At the end of remodel projects, I am frequently asked about material upkeep and maintenance. Having the best hard surfaces in your home requires special care to maintain and preserve them. Based on your specific countertop material, it is important to use the right cleaning agents and procedures. These tips can be used whether you’ve remodeled recently or just want to keep your home looking fresh. But first, let’s look at the most common countertop materials.
Quartz is an engineered, or man-made material, that requires less maintenance than other stone surfaces due to its non-porous, sealed surface. In recent years, quartz has surpassed granite as the number one countertop material because of its low maintenance and durability. It also now comes in a large variety of colors and patterns that mimic other materials, like granite, marble, and concrete. Because quartz is engineered, there is no reason to reseal it like you would a natural stone. To clean, simply use a damp cloth with mild dish soap and warm water or a cleaner made for quartz, then dry with a clean microfiber cloth.
Granite is a natural stone that comes in tons of colors and patterns. It has been a popular choice for kitchens for decades now. But because it is a natural stone, it requires a little more care than quartz. It’s important to avoid leaving spills for prolonged periods on granite, as this may cause stains or discolor the counter due to its porous nature. To clean, use a damp cloth with mild dish soap and warm water or a cleaner made for granite regularly, then dry with a clean microfiber cloth. It is recommended to re-seal granite once or twice per year to protect against water spots and stains.
Marble is another natural stone that is very popular for kitchen and bathroom countertops right now, especially in higher-end homes. In fact, as mentioned a couple of months ago, statement marble is a trend for this year. It comes in a variety of colors and patterns created by mineral deposits from the area in which it was extracted. Marble is heat resistant, as well as resistant to chipping or cracking; however, it is very susceptible to stains and scratches. Like granite, it’s important to reseal marble at least once or twice per year. If you love the look of marble but do a lot of cooking or baking, or enjoy coffee or red wine, I typically recommend going with a marble-looking quartz for the same look, but less risk of damaging or staining your countertops.
Butcher Block is a natural wood countertop material that is made from a hard wood, like maple, walnut, teak, or ash. Butcher block has been used for a long time as a countertop material in kitchens. Do not use bleach or harsh chemicals as these may cause damage to the coloring or finish of the wood. To clean, reach for mild dish soap and a damp cloth. You can also use a cleaner specifically for butcher block. Additionally, if not oiled regularly, the wood will dry and split over time. Just make sure you use food-safe mineral oil or a butcher block specific oil/conditioner. Do not use vegetable oils such as olive or sunflower because it will eventually go rancid and not be safe for food surfaces. If the counter becomes irredeemably stained or unevenly worn, you can always sand, refinish and reseal it.

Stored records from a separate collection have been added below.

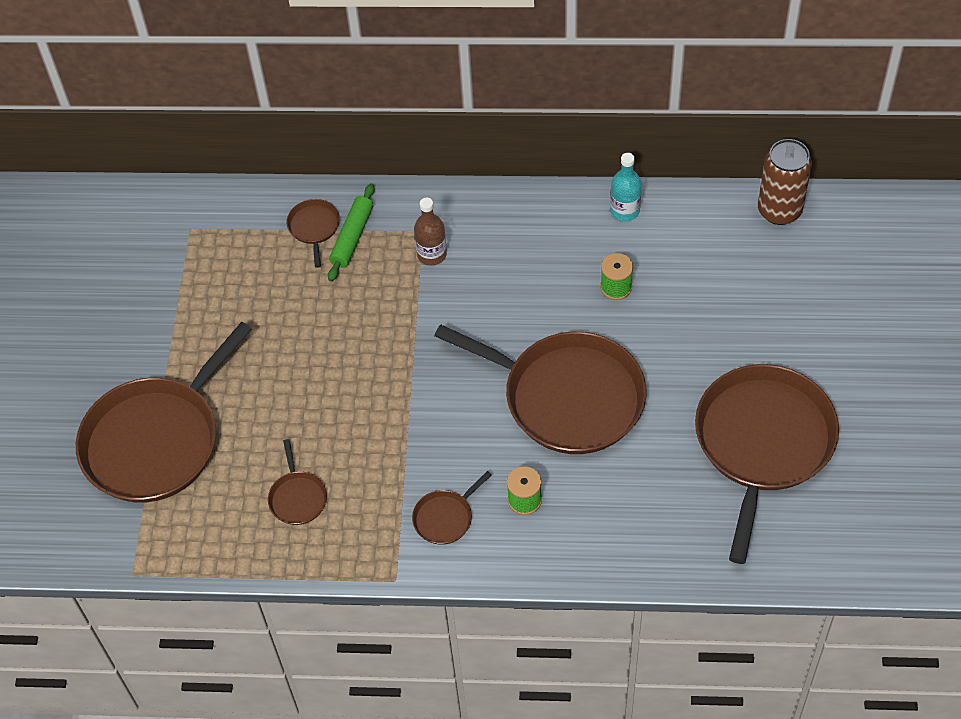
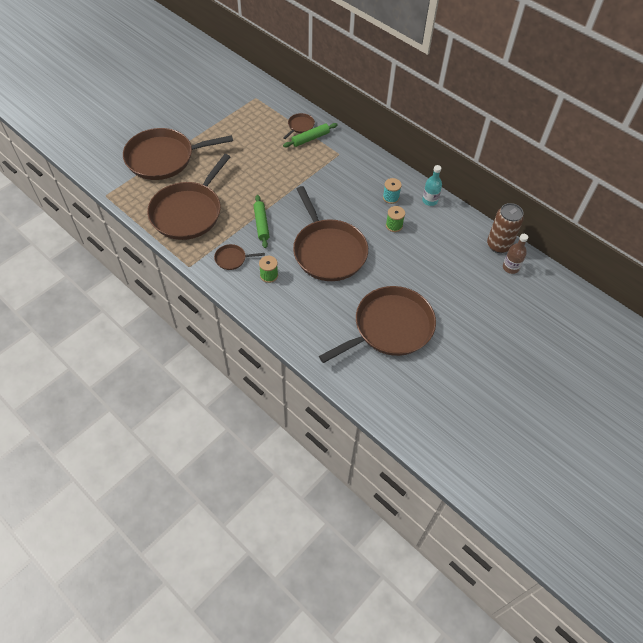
camera: 35 degrees right, 0 degrees up
(297, 497) = (188, 212): brown pan -> brown pan, size x2.42
(428, 431) = (261, 224): none -> green rolling pin
(432, 254) = (333, 164): brown bottle -> brown bottle (510, 267)
(567, 247) = (390, 197): none -> turquoise spool

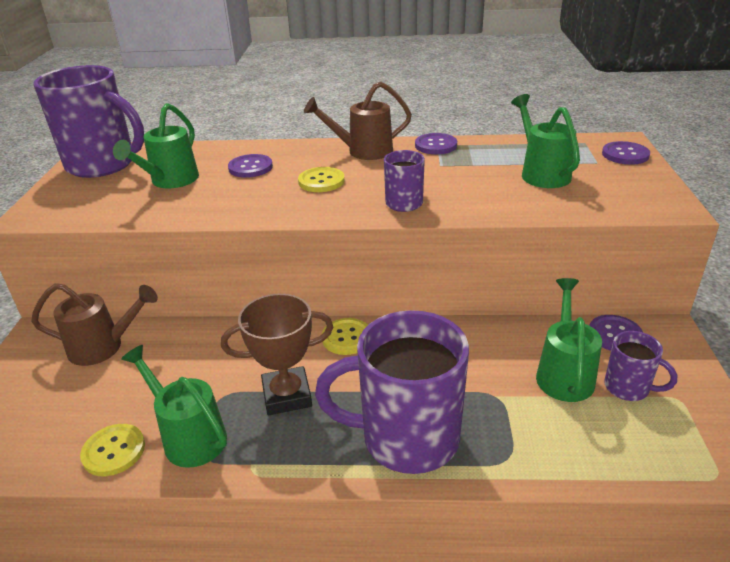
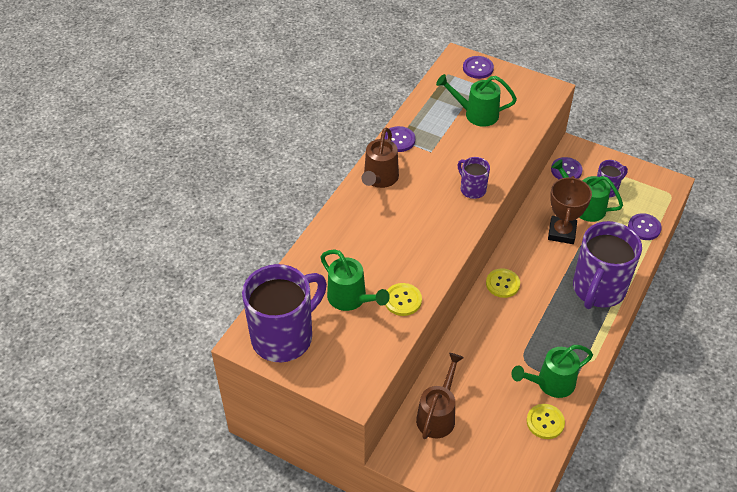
camera: 65 degrees left, 15 degrees up
(250, 167) = (361, 247): purple button -> purple button (644, 227)
(287, 395) = (539, 329): brown trophy -> brown trophy (561, 232)
(321, 181) = (413, 217): yellow button -> yellow button (402, 300)

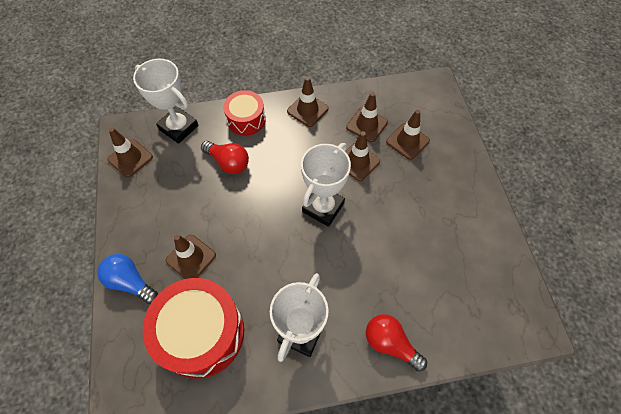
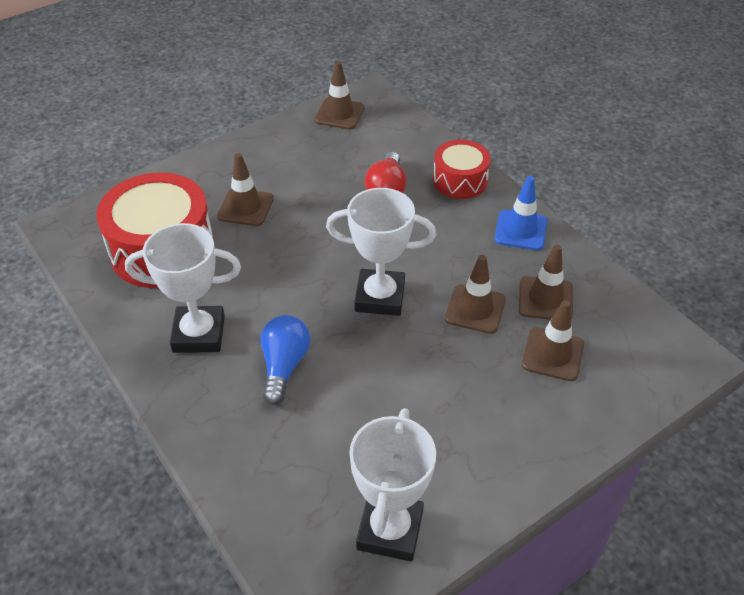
camera: 65 degrees right, 15 degrees down
(130, 282) = (195, 175): blue light bulb -> blue light bulb (284, 365)
(178, 127) = (405, 132): white trophy -> white trophy (390, 530)
(307, 110) = (521, 230): brown traffic cone -> blue traffic cone
(390, 343) = (223, 429): red light bulb -> none

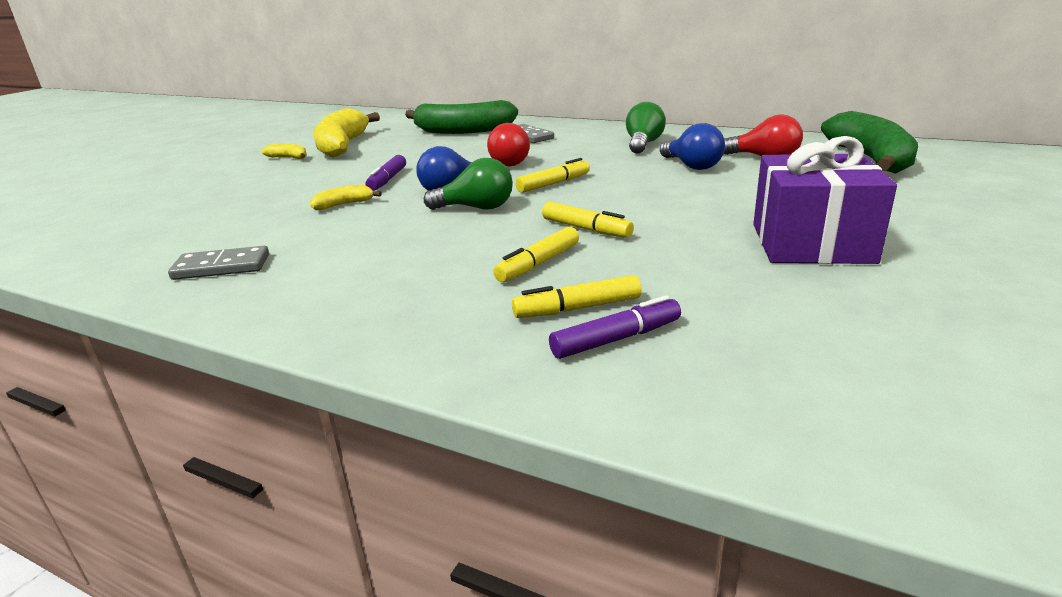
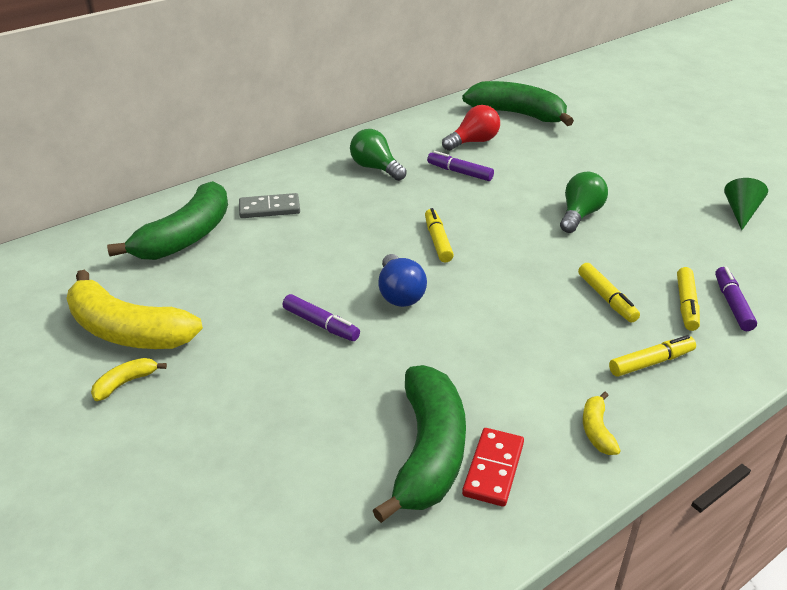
camera: 65 degrees left, 10 degrees up
(222, 267) = (493, 469): grey domino -> red domino
(239, 242) = (429, 452): none -> green banana
(344, 204) = (376, 366): yellow banana -> yellow banana (597, 430)
(476, 208) = (463, 294): green light bulb -> green light bulb (580, 215)
(509, 162) = (347, 243): red light bulb -> none
(586, 229) = (556, 260): yellow marker -> yellow marker (651, 362)
(692, 166) = (460, 172): blue light bulb -> purple marker
(811, 243) = (642, 196): purple gift -> none
(901, 311) = (741, 212): none -> green cone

Laminate and solid surface countertops have been declining in popularity over the past couple decades because other materials, like granite, have become more budget-friendly. Laminate is still the cheapest countertop option though and popular with DIYers. Laminate and solid surfaces are resistant to stains, mold and mildew; however, they cannot stand up to heat and scratch easily. Cleaning is easy with mild dish soap and water or a non-abrasive multi-surface cleaner. Because both options are man-made, they don’t require any sealing.
Here are some important general tips for any countertop material:
- Always use coasters for drinks to prevent water stains and use trivets or potholders for hot pans to prevent drastic changes in temperature.
- Always use a cutting board to prevent scratches.
- Don’t use abrasive chemical cleaners, solvents, or brushes as this will weaken the sealant and your counter will become more susceptible to stains and damage.
- After you’ve cleaned your counter, dry it off with a fresh, dry microfiber cloth to help prevent water stains.
Keeping your countertops clean and protected is not only easy, but also very important in preserving the longevity of your surfaces, no matter the material.